An incredible thing about this place is that you are reminded, sometimes gently, often violently, of the resilience of the human spirit. Our hearts are ripped open, and people, often when we least expect it at least want it, crawl into our hearts and make room for themselves. There is always more space there, more space to fall in love with new people, with their stories and their history and their struggle and their faith and hope, and the little things that make them so unique. A toothless smile, a way of invading your physical space that pushes your boundaries and forces you to accept the human warmth being offered, the beef soup humbly served to an almost life-long vegetarian who has no choice but to clean her plate, smiling all the while.
It is the people and the stories and the relationships that make sticking around in this corner of the world, fighting in, fighting for, fighting with this corner of the world, not only worth the effort, but a beautiful, graced life.
How do we walk with love? I'm not sure. But we can believe in it, and seek it out, and offer it as frequently as possible, in the ways that we know how. We can try; I can try.
Thinking about life and love, I cannot help but immediately think of Colette. A living, breathing example of offering oneself up with love and in love, having it not always work out the way we hope, and then continuing on, resilient, in love and with love. Colette, the woman who asks you to find something beautiful, one specific thing to hold on to, when she knows you’ve had a bottom-scraping week. Colette, who loves first, asks questions later, and knows no other way but to take you as you are and kiss your dirty feet and love your broken soul. The most powerful example I have ever met of living and loving, of living in a way that, if we could all follow her example, would make the world a much, much better place overnight. The best example of bravely putting yourself out there, bravely loving despite the odds, lovingly and gently challenging barriers and stigmas and norms and inviting you, with a smile, to join her beautiful dance.

5 comentarios:

Colette Christine dijo...

sos una belleza, tedde. estoy eternamente agradecida tenerte en mi vida y estar en tu vida tambien. animo, hermanisima...

Danielle Mackey dijo...

Tedde this is gorgeous, and so thick with good thoughts.
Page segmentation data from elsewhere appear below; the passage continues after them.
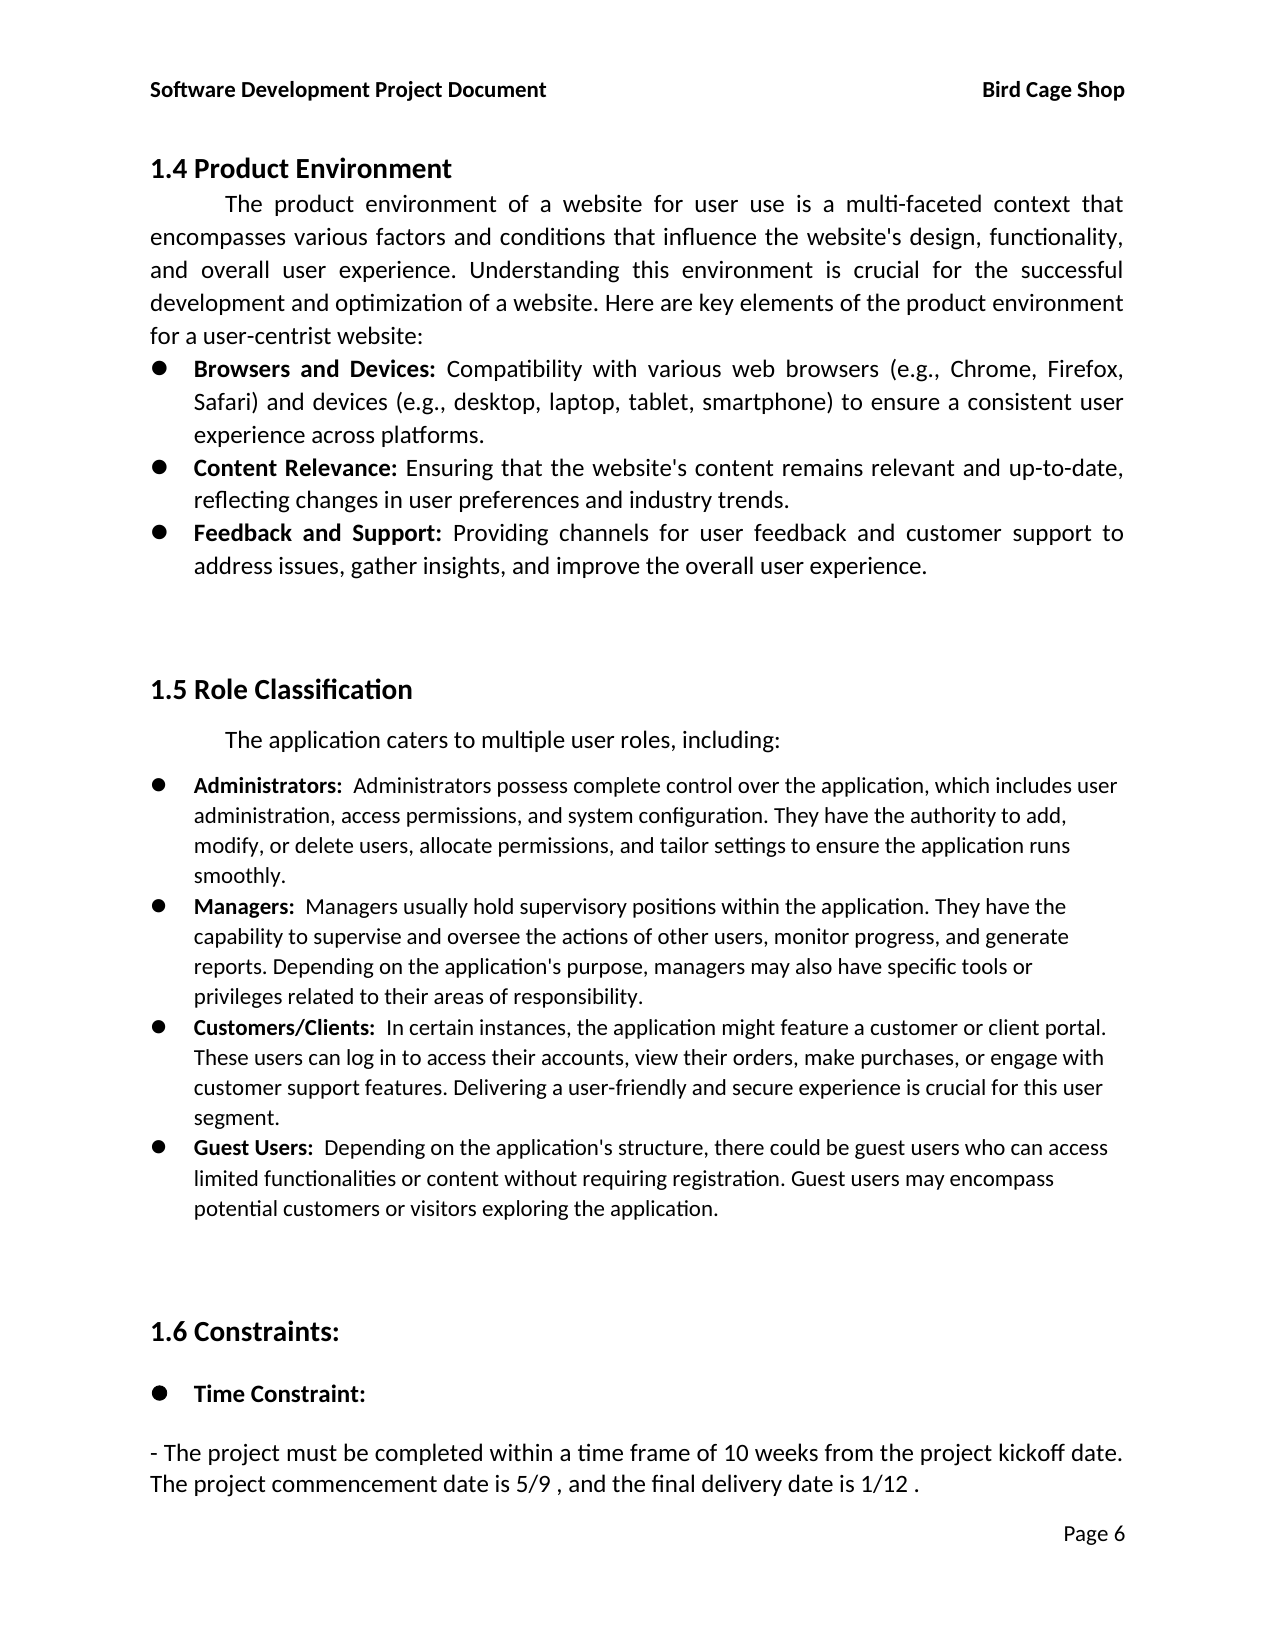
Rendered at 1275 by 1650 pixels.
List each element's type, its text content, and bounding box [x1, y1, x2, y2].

list Browsers and Devices: Compatibility with various web browsers (e.g., Chrome, Firefox, Safari) and devices (e.g., desktop, laptop, tablet, smartphone) to ensure a consistent user experience across platforms. [150, 353, 1125, 449]
list The product environment of a website for user use is a multi-faceted context that encompasses various factors and conditions that influence the website's design, functionality, and overall user experience. Understanding this environment is crucial for the successful development and optimization of a website. Here are key elements of the product environment for a user-centrist website: [150, 188, 1125, 351]
list Content Relevance: Ensuring that the website's content remains relevant and up-to-date, reflecting changes in user preferences and industry trends. [150, 452, 1125, 515]
text - The project must be completed within a time frame of 10 weeks from the project kickoff date. The project commencement date is 5/9 , and the final delivery date is 1/12 . [150, 1437, 1125, 1498]
text The application caters to multiple user roles, including: [150, 724, 1125, 754]
list Time Constraint: [150, 1378, 1125, 1408]
list Managers: Managers usually hold supervisory positions within the application. They have the capability to supervise and oversee the actions of other users, monitor progress, and generate reports. Depending on the application's purpose, managers may also have specific tools or privileges related to their areas of responsibility. [150, 892, 1125, 1010]
text 1.6 Constraints: [150, 1313, 1125, 1348]
list Customers/Clients: In certain instances, the application might feature a customer or client portal. These users can log in to access their accounts, view their orders, make purchases, or engage with customer support features. Delivering a user-friendly and secure experience is crucial for this user segment. [150, 1013, 1125, 1131]
list Feedback and Support: Providing channels for user feedback and customer support to address issues, gather insights, and improve the overall user experience. [150, 518, 1125, 581]
list Administrators: Administrators possess complete control over the application, which includes user administration, access permissions, and system configuration. They have the authority to add, modify, or delete users, allocate permissions, and tailor settings to ensure the application runs smoothly. [150, 771, 1125, 889]
text 1.5 Role Classification [150, 671, 1125, 707]
list 1.4 Product Environment [150, 150, 1125, 186]
list Guest Users: Depending on the application's structure, there could be guest users who can access limited functionalities or content without requiring registration. Guest users may encompass potential customers or visitors exploring the application. [150, 1133, 1125, 1222]
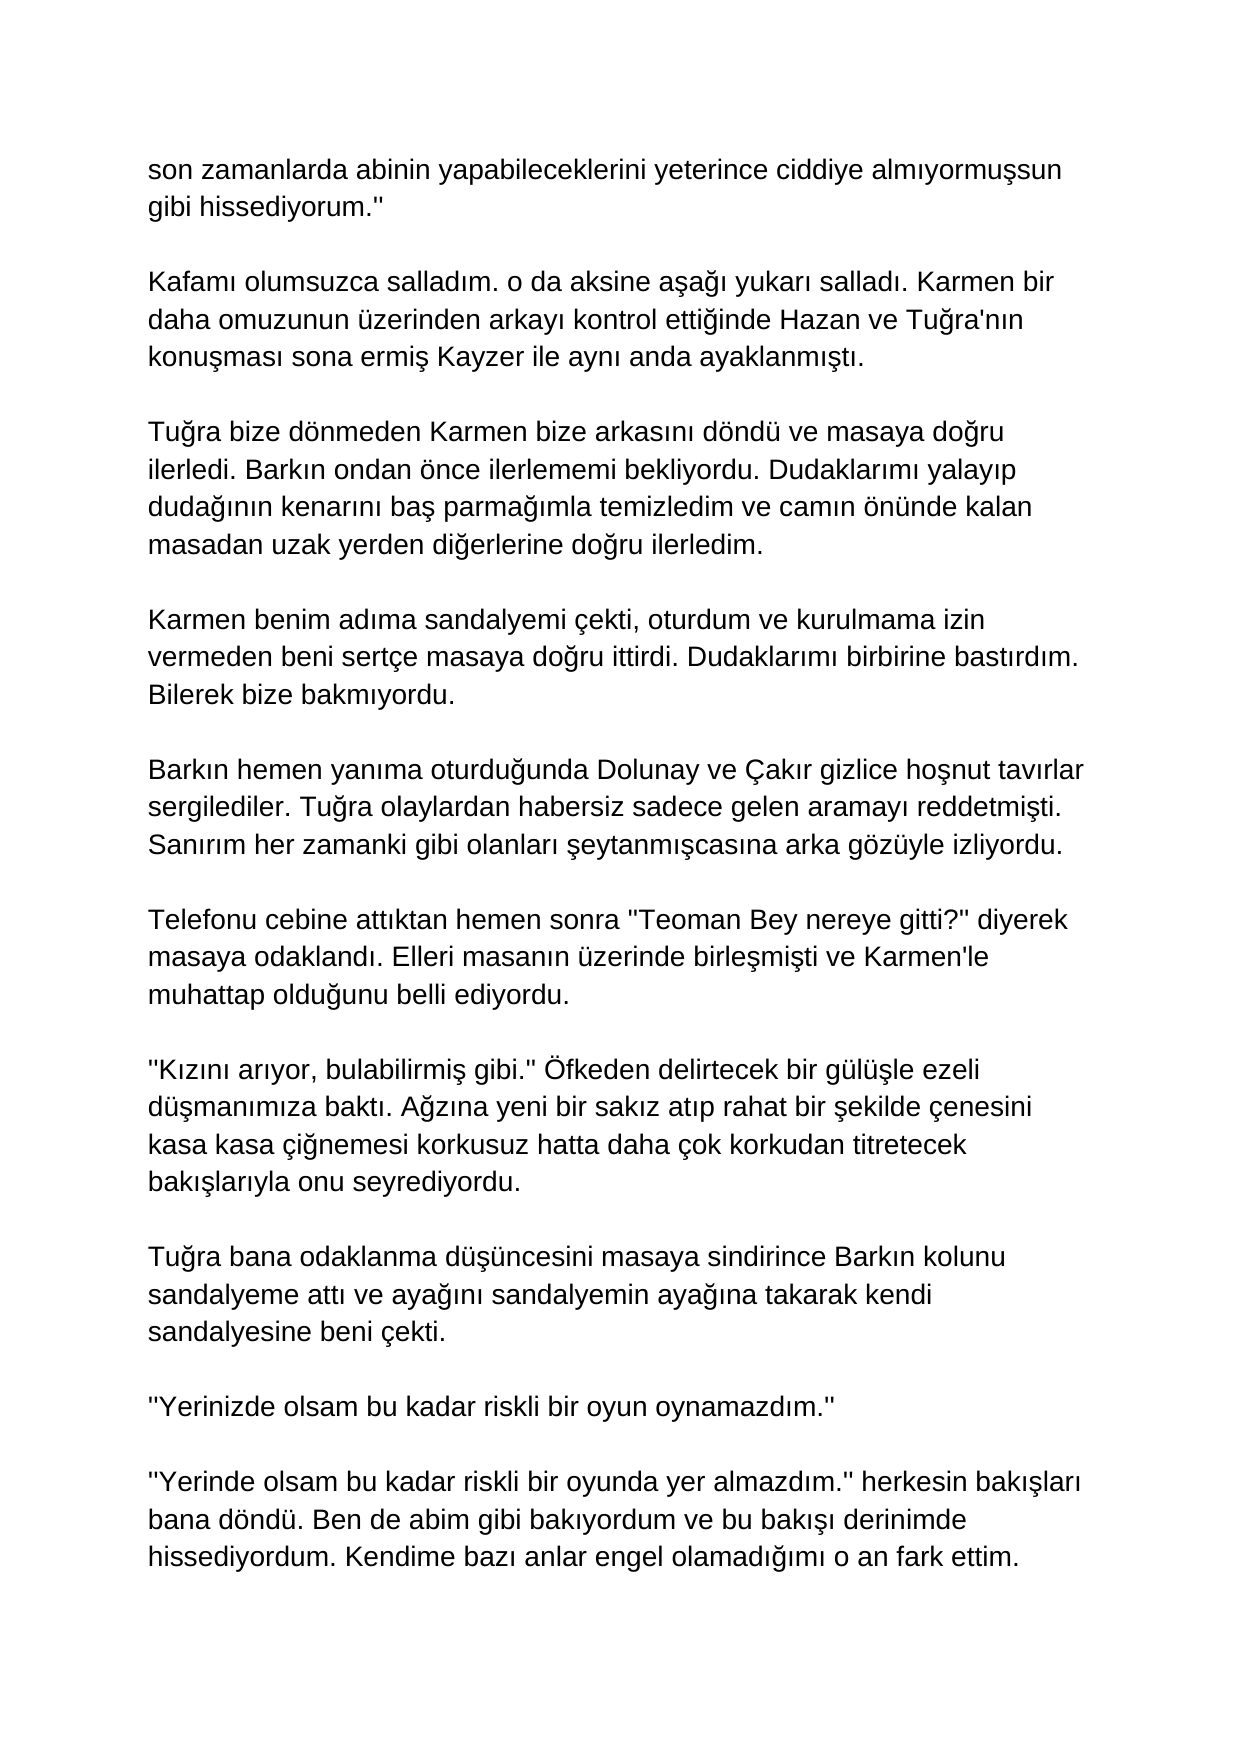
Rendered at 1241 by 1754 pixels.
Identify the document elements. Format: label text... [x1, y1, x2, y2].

text Tuğra bize dönmeden Karmen bize arkasını döndü ve masaya doğru ilerledi. Barkın ondan önce ilerlememi bekliyordu. Dudaklarımı yalayıp dudağının kenarını baş parmağımla temizledim ve camın önünde kalan masadan uzak yerden diğerlerine doğru ilerledim. [148, 410, 1093, 560]
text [148, 148, 1093, 223]
text Telefonu cebine attıktan hemen sonra ''Teoman Bey nereye gitti?'' diyerek masaya odaklandı. Elleri masanın üzerinde birleşmişti ve Karmen'le muhattap olduğunu belli ediyordu. [148, 898, 1093, 1010]
text ''Yerinizde olsam bu kadar riskli bir oyun oynamazdım.'' [148, 1385, 1093, 1423]
text ''Yerinde olsam bu kadar riskli bir oyunda yer almazdım.'' herkesin bakışları bana döndü. Ben de abim gibi bakıyordum ve bu bakışı derinimde hissediyordum. Kendime bazı anlar engel olamadığımı o an fark ettim. [148, 1460, 1093, 1573]
text Karmen benim adıma sandalyemi çekti, oturdum ve kurulmama izin vermeden beni sertçe masaya doğru ittirdi. Dudaklarımı birbirine bastırdım. Bilerek bize bakmıyordu. [148, 598, 1093, 710]
text Tuğra bana odaklanma düşüncesini masaya sindirince Barkın kolunu sandalyeme attı ve ayağını sandalyemin ayağına takarak kendi sandalyesine beni çekti. [148, 1235, 1093, 1348]
text Barkın hemen yanıma oturduğunda Dolunay ve Çakır gizlice hoşnut tavırlar sergilediler. Tuğra olaylardan habersiz sadece gelen aramayı reddetmişti. Sanırım her zamanki gibi olanları şeytanmışcasına arka gözüyle izliyordu. [148, 748, 1093, 860]
text Kafamı olumsuzca salladım. o da aksine aşağı yukarı salladı. Karmen bir daha omuzunun üzerinden arkayı kontrol ettiğinde Hazan ve Tuğra'nın konuşması sona ermiş Kayzer ile aynı anda ayaklanmıştı. [148, 260, 1093, 373]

I identify with the struggle of being encouraged and almost forced to separate yourself from others... heartbreaking, little by little. You're wonderful. Thank you for sharing.

MegES dijo...

Tedde, you are amazing. your first post is spot on... i have no other words, just tears in my eyes. love you soo much. keep up the lucha hermana, estamos contigo

Ramon Sepulveda dijo...

Tedde, muchas gracias por compartir tus reflexiones, realmente me han hecho pensar mucho y hacerme muchas preguntas, eres increíble, y bueno siempre rodeada de gente muy linda como Collete, Megan y tantas otras personas que siguen abonando la tierra con su presencia en El Salvador. Cuidate mucho y un gran abrazo. Aqui en nicaragua siempre estamos a tu orden si quieres visitarnos algun dia. Ramon

Anónimo dijo...

I love your writing. May I ask you a question what brought you to El Salvador? I love El Salvador, with all of her struggles and hardships. It's true what you said about bringing us to our knees when we naively let our guard down. It has happened to me in El Salvador, in America, all over. It is hard not to get bitter, but you are right. I see hope in the people I do meet and who do open their lives to me. That is how I survive here, in El Salvador or wherever I go.